--- What you have to do ---
Among these entries, count the lines containing the word "depth" and answer with only the number.

(Saved entries)
____
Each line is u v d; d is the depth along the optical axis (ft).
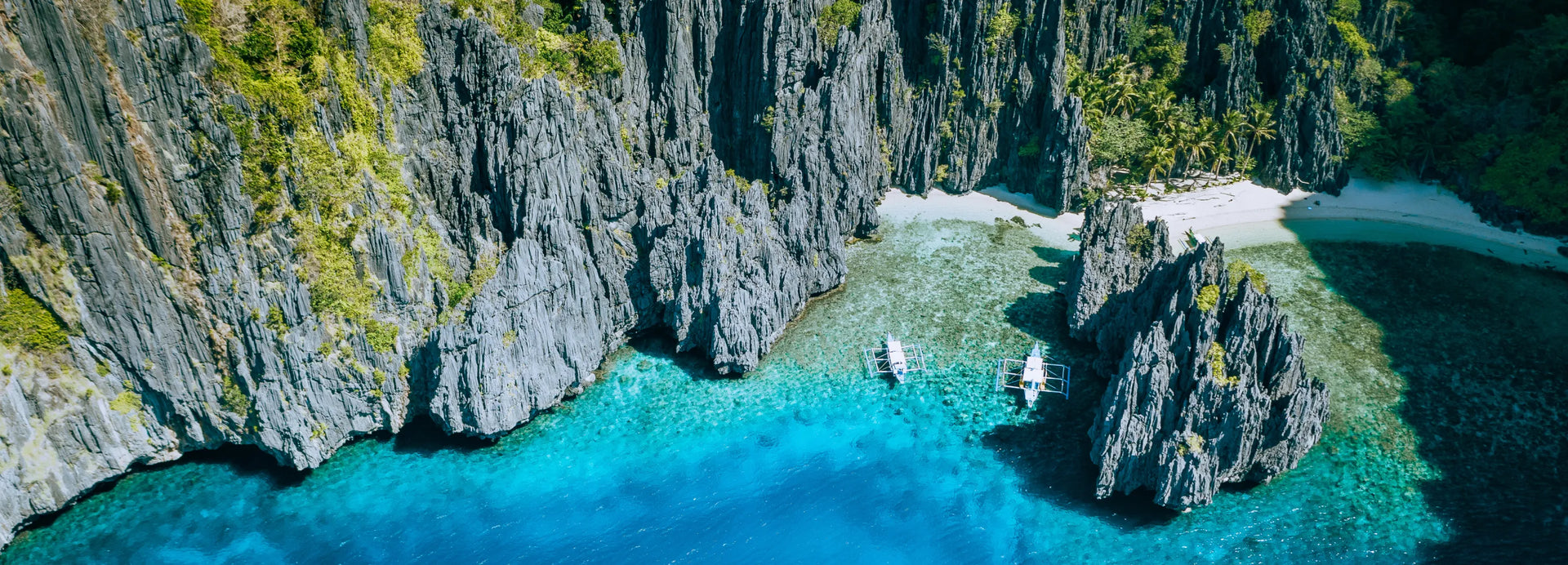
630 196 258.98
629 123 283.18
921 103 332.39
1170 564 201.87
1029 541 209.26
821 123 296.51
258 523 211.82
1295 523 209.36
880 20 317.42
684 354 263.29
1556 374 248.32
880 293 286.25
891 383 253.24
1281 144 333.62
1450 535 204.95
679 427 240.32
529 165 239.50
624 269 260.01
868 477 226.38
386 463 227.40
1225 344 213.87
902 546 209.26
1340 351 258.16
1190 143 331.98
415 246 229.86
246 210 202.18
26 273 191.62
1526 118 323.98
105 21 182.09
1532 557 198.90
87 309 197.98
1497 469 220.23
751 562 206.69
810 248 273.95
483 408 222.28
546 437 236.43
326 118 212.64
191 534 208.44
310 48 208.64
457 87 244.63
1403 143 336.29
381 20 228.02
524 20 262.67
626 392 250.78
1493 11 349.41
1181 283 230.48
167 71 189.26
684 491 222.89
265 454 227.81
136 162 190.39
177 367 208.03
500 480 224.53
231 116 196.75
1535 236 309.42
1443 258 299.17
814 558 207.10
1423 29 355.15
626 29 291.38
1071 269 280.31
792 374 256.93
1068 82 329.52
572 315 239.50
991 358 260.62
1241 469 212.64
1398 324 268.62
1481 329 266.16
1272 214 324.60
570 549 208.54
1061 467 226.58
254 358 208.64
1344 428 232.94
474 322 219.41
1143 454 210.79
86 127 185.16
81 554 202.80
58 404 201.77
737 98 306.35
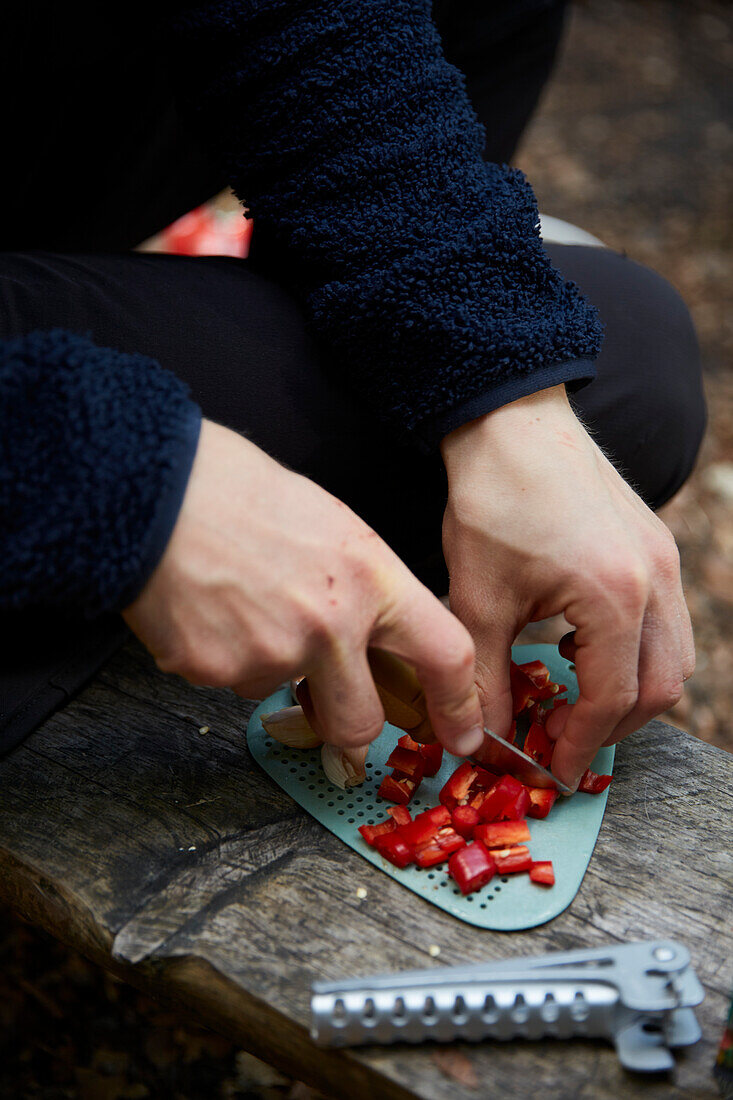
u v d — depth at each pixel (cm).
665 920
____
--- Task solution ---
2